## PROBLEM:
Each entry below is to be written out exactly, and the pictures are to be left out.

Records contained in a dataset
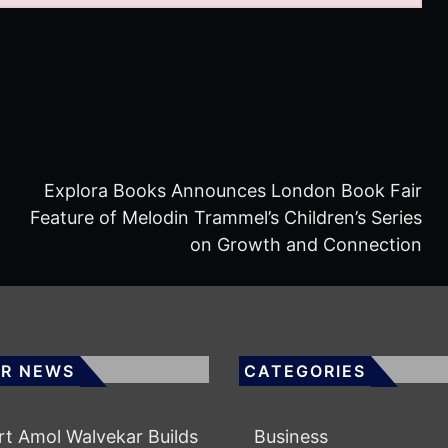
Explora Books Announces London Book Fair
Feature of Melodin Trammel’s Children’s Series
6
on Growth and Connection
R NEWS
CATEGORIES
rt Amol Walvekar Builds
Business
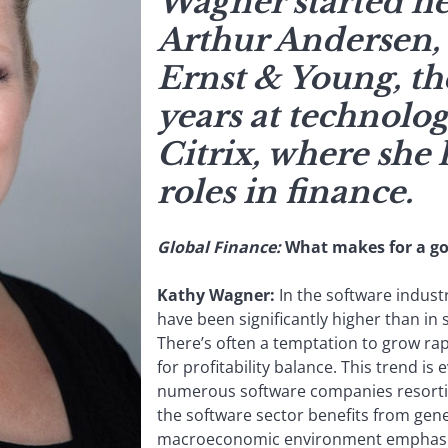
Wagner started he
Arthur Andersen,
Ernst & Young, th
years at technol
Citrix, where she 
roles in finance.
Global Finance:
What makes for a go
Kathy Wagner:
In the software industr
have been significantly higher than in
There’s often a temptation to grow ra
for profitability balance. This trend is
numerous software companies resorting
the software sector benefits from gen
macroeconomic environment emphasiz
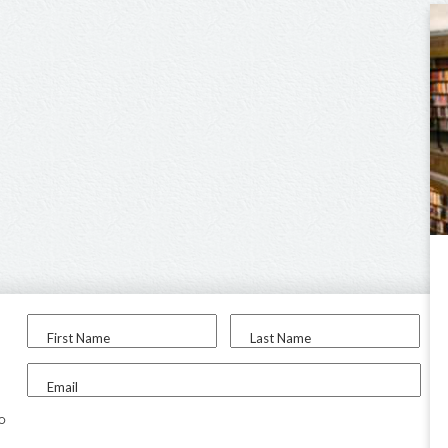
First Name
Last Name
Email
to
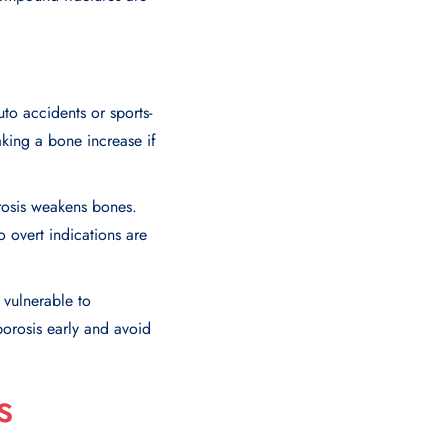
to accidents or sports-
aking a bone increase if
rosis weakens bones.
o overt indications are
 vulnerable to
porosis early and avoid
s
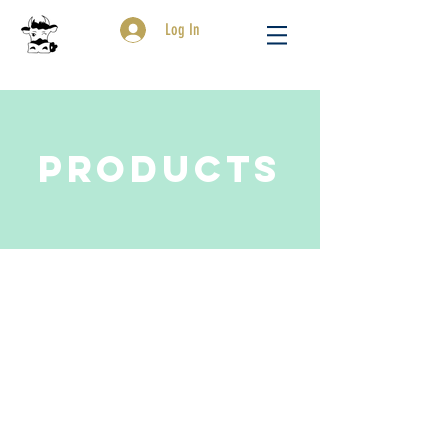
Log In
Products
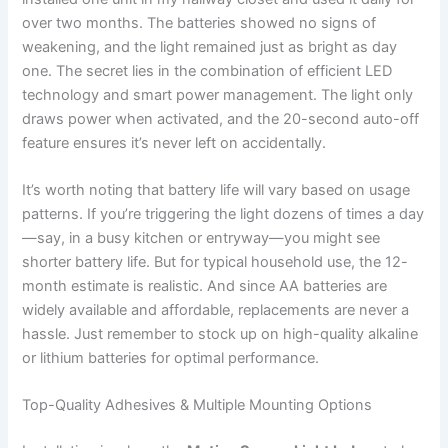
over two months. The batteries showed no signs of
weakening, and the light remained just as bright as day
one. The secret lies in the combination of efficient LED
technology and smart power management. The light only
draws power when activated, and the 20-second auto-off
feature ensures it’s never left on accidentally.
It’s worth noting that battery life will vary based on usage
patterns. If you’re triggering the light dozens of times a day
—say, in a busy kitchen or entryway—you might see
shorter battery life. But for typical household use, the 12-
month estimate is realistic. And since AA batteries are
widely available and affordable, replacements are never a
hassle. Just remember to stock up on high-quality alkaline
or lithium batteries for optimal performance.
Top-Quality Adhesives & Multiple Mounting Options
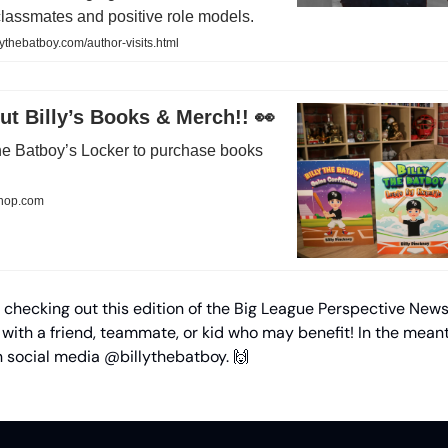
classmates and positive role models.
lythebatboy.com/author-visits.html
t Billy’s Books & Merch!! 👀
 the Batboy’s Locker to purchase books
shop.com
 checking out this edition of the Big League Perspective News
 with a friend, teammate, or kid who may benefit! In the mean
n social media @billythebatboy. 🙌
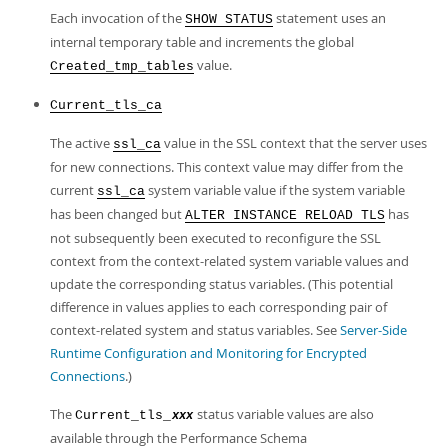
Each invocation of the
statement uses an
SHOW STATUS
internal temporary table and increments the global
value.
Created_tmp_tables
Current_tls_ca
The active
value in the SSL context that the server uses
ssl_ca
for new connections. This context value may differ from the
current
system variable value if the system variable
ssl_ca
has been changed but
has
ALTER INSTANCE RELOAD TLS
not subsequently been executed to reconfigure the SSL
context from the context-related system variable values and
update the corresponding status variables. (This potential
difference in values applies to each corresponding pair of
context-related system and status variables. See
Server-Side
Runtime Configuration and Monitoring for Encrypted
Connections
.)
The
status variable values are also
Current_tls_
xxx
available through the Performance Schema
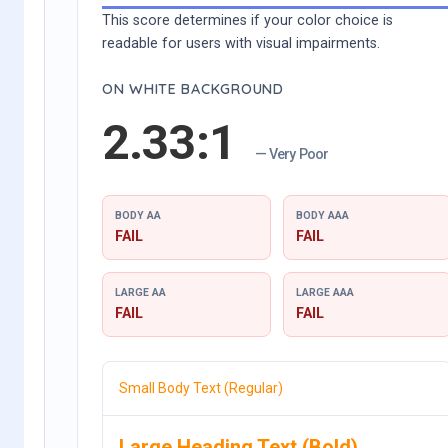
This score determines if your color choice is
readable for users with visual impairments.
ON WHITE BACKGROUND
2.33:1
— Very Poor
BODY AA
BODY AAA
FAIL
FAIL
LARGE AA
LARGE AAA
FAIL
FAIL
Small Body Text (Regular)
Large Heading Text (Bold)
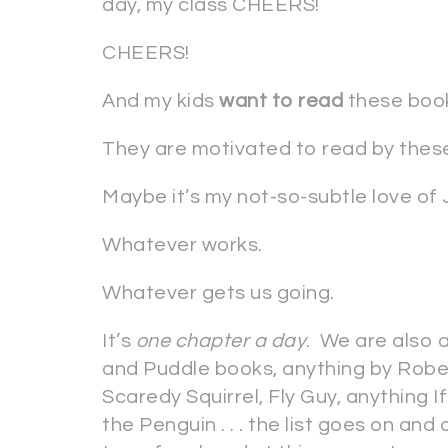
day, my class CHEERS!
CHEERS!
And my kids
want to read
these boo
They are motivated to read by thes
Maybe it’s my not-so-subtle love of Ju
Whatever works.
Whatever gets us going.
It’s
one chapter a day
. We are also 
and Puddle books, anything by Robe
Scaredy Squirrel, Fly Guy, anything 
the Penguin . . . the list goes on and 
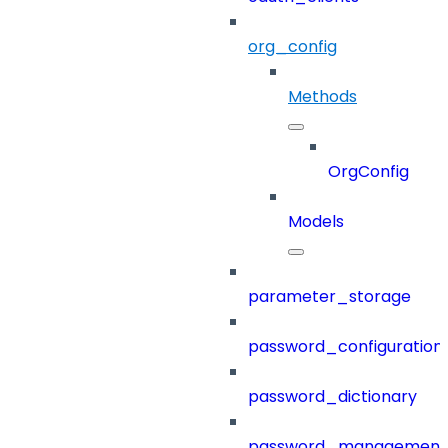
org_config
Methods
OrgConfig
Models
parameter_storage
password_configuration
password_dictionary
password_management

## REPLY:
Explora Books Announces London Book Fair
Feature of Melodin Trammel’s Children’s Series
6
on Growth and Connection
R NEWS
CATEGORIES
rt Amol Walvekar Builds
Business
Wagner started he
Arthur Andersen,
Ernst & Young, th
years at technol
Citrix, where she 
roles in finance.
Global Finance:
What makes for a go
Kathy Wagner:
In the software industr
have been significantly higher than in
There’s often a temptation to grow ra
for profitability balance. This trend is
numerous software companies resorting
the software sector benefits from gen
macroeconomic environment emphasiz
First Name
Last Name
Email
to
to accidents or sports-
aking a bone increase if
rosis weakens bones.
o overt indications are
 vulnerable to
porosis early and avoid
s
Log In
Products
over two months. The batteries showed no signs of
weakening, and the light remained just as bright as day
one. The secret lies in the combination of efficient LED
technology and smart power management. The light only
draws power when activated, and the 20-second auto-off
feature ensures it’s never left on accidentally.
It’s worth noting that battery life will vary based on usage
patterns. If you’re triggering the light dozens of times a day
—say, in a busy kitchen or entryway—you might see
shorter battery life. But for typical household use, the 12-
month estimate is realistic. And since AA batteries are
widely available and affordable, replacements are never a
hassle. Just remember to stock up on high-quality alkaline
or lithium batteries for optimal performance.
Top-Quality Adhesives & Multiple Mounting Options
classmates and positive role models.
lythebatboy.com/author-visits.html
t Billy’s Books & Merch!! 👀
 the Batboy’s Locker to purchase books
shop.com
 checking out this edition of the Big League Perspective News
 with a friend, teammate, or kid who may benefit! In the mean
n social media @billythebatboy. 🙌
Each invocation of the
statement uses an
SHOW STATUS
internal temporary table and increments the global
value.
Created_tmp_tables
Current_tls_ca
The active
value in the SSL context that the server uses
ssl_ca
for new connections. This context value may differ from the
current
system variable value if the system variable
ssl_ca
has been changed but
has
ALTER INSTANCE RELOAD TLS
not subsequently been executed to reconfigure the SSL
context from the context-related system variable values and
update the corresponding status variables. (This potential
difference in values applies to each corresponding pair of
context-related system and status variables. See
Server-Side
Runtime Configuration and Monitoring for Encrypted
Connections
.)
The
status variable values are also
Current_tls_
xxx
available through the Performance Schema
This score determines if your color choice is
readable for users with visual impairments.
ON WHITE BACKGROUND
2.33:1
— Very Poor
BODY AA
BODY AAA
FAIL
FAIL
LARGE AA
LARGE AAA
FAIL
FAIL
Small Body Text (Regular)
Large Heading Text (Bold)
day, my class CHEERS!
CHEERS!
And my kids
want to read
these boo
They are motivated to read by thes
Maybe it’s my not-so-subtle love of Ju
Whatever works.
Whatever gets us going.
It’s
one chapter a day
. We are also 
and Puddle books, anything by Robe
Scaredy Squirrel, Fly Guy, anything 
the Penguin . . . the list goes on and 
org_config
Methods
OrgConfig
Models
parameter_storage
password_configuration
password_dictionary
password_management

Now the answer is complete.